In Yancy’s defense of himself, the academy, and philosophy itself he succinctly explains the value and importance of a philosophically-influenced education:

To be “philosophically adjusted” is to belie what I see as one major aim of philosophy — to speak to the multiple ways in which we suffer, to be a voice through which suffering might speak and be heard, and to offer a gift to my students that will leave them maladjusted and profoundly unhappy with the world as it is. Bringing them to that state is what I call doing “high stakes philosophy.” It is a form of practicing philosophy that refuses to ignore the horrible realities of people who suffer and that rejects ideal theory, which functions to obfuscate such realities. It is a form of philosophizing that refuses to be seduced by what Friedrich Nietzsche called “conceptual mummies.” Nietzsche notes that for many philosophers, “nothing actual has escaped from their hands alive.”

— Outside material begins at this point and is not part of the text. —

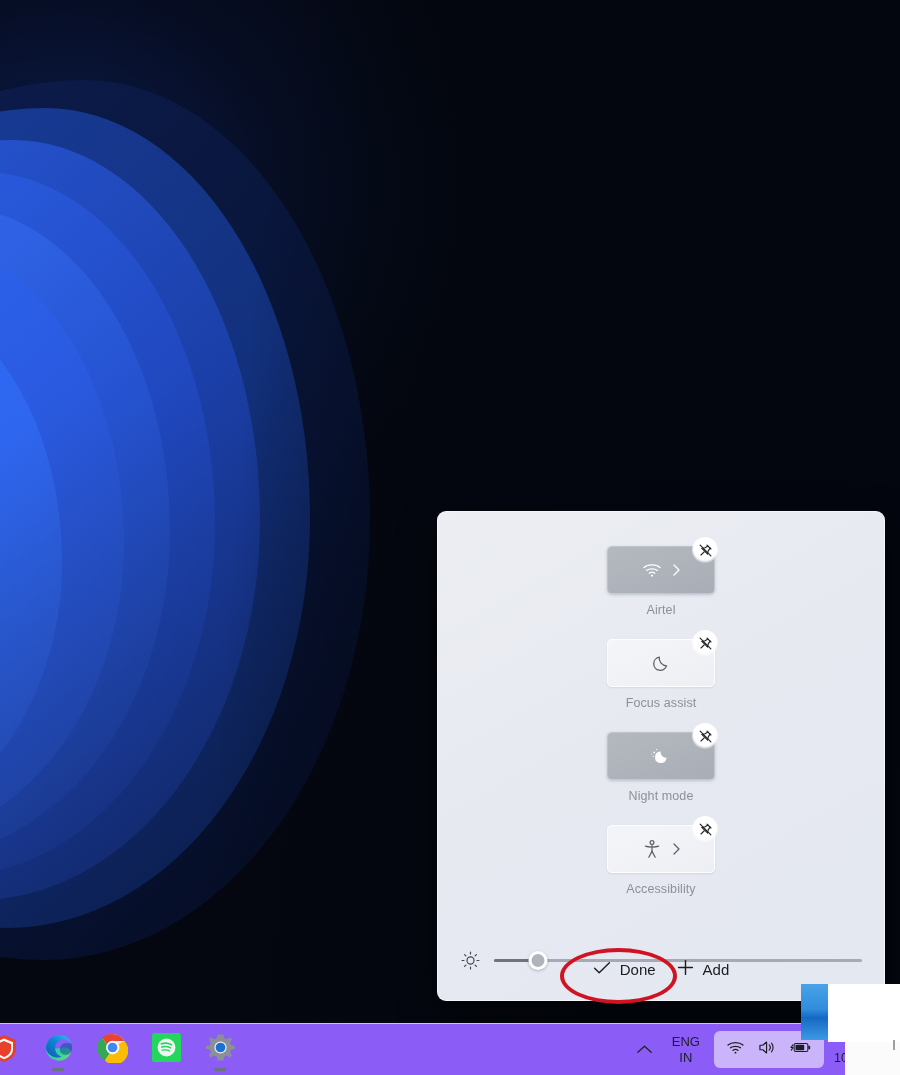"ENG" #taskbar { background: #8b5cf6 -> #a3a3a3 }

In my courses, which the watchlist would like to flag as “un-American” and as “leftist propaganda,” I refuse to entertain my students with mummified ideas and abstract forms of philosophical self-stimulation. What leaves their hands is always philosophically alive, vibrant and filled with urgency. I want them to engage in the process of freeing ideas, freeing their philosophical imaginations. I want them to lose sleep over the pain and suffering of so many lives that many of us deem disposable. I want them to become conceptually unhinged, to leave my classes discontented and maladjusted.

Philosophy, like the Arts and Social Sciences more generally, ought to leave students upset. Confused. And disturbed. Not for the purpose of causing harm but to generate an unrootedness; as students re-plant their roots following a period of unrootedness they may return to the same political and philosophical positions as before but with stronger rationales that are girded in a deeper ethical and normative appreciation of reality. But maybe they subtly, or significantly, shift in their understandings of the world and their ethical commitments within it. In either situation the student has changed by broadening and deepening their ability to consider the different aspects involved in holding their respective positions. And that’s absolutely fine to my mind.

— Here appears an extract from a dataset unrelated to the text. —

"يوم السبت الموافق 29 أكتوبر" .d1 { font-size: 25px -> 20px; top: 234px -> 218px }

The goal of philosophically-influenced education isn’t to force a reversal in view, belief, or understanding but to compel students to better consider why they hold the positions they do and better appreciate those positions’ implications. The very act of reflecting upon oneself invokes the opportunity for change, but to prompt such change the academy (and its students) need to support and protect those who prompt such uneasiness in students. Silencing such academics-of-change thus constitutes a directed threat to an essential aspect of what the University is meant to provide to society.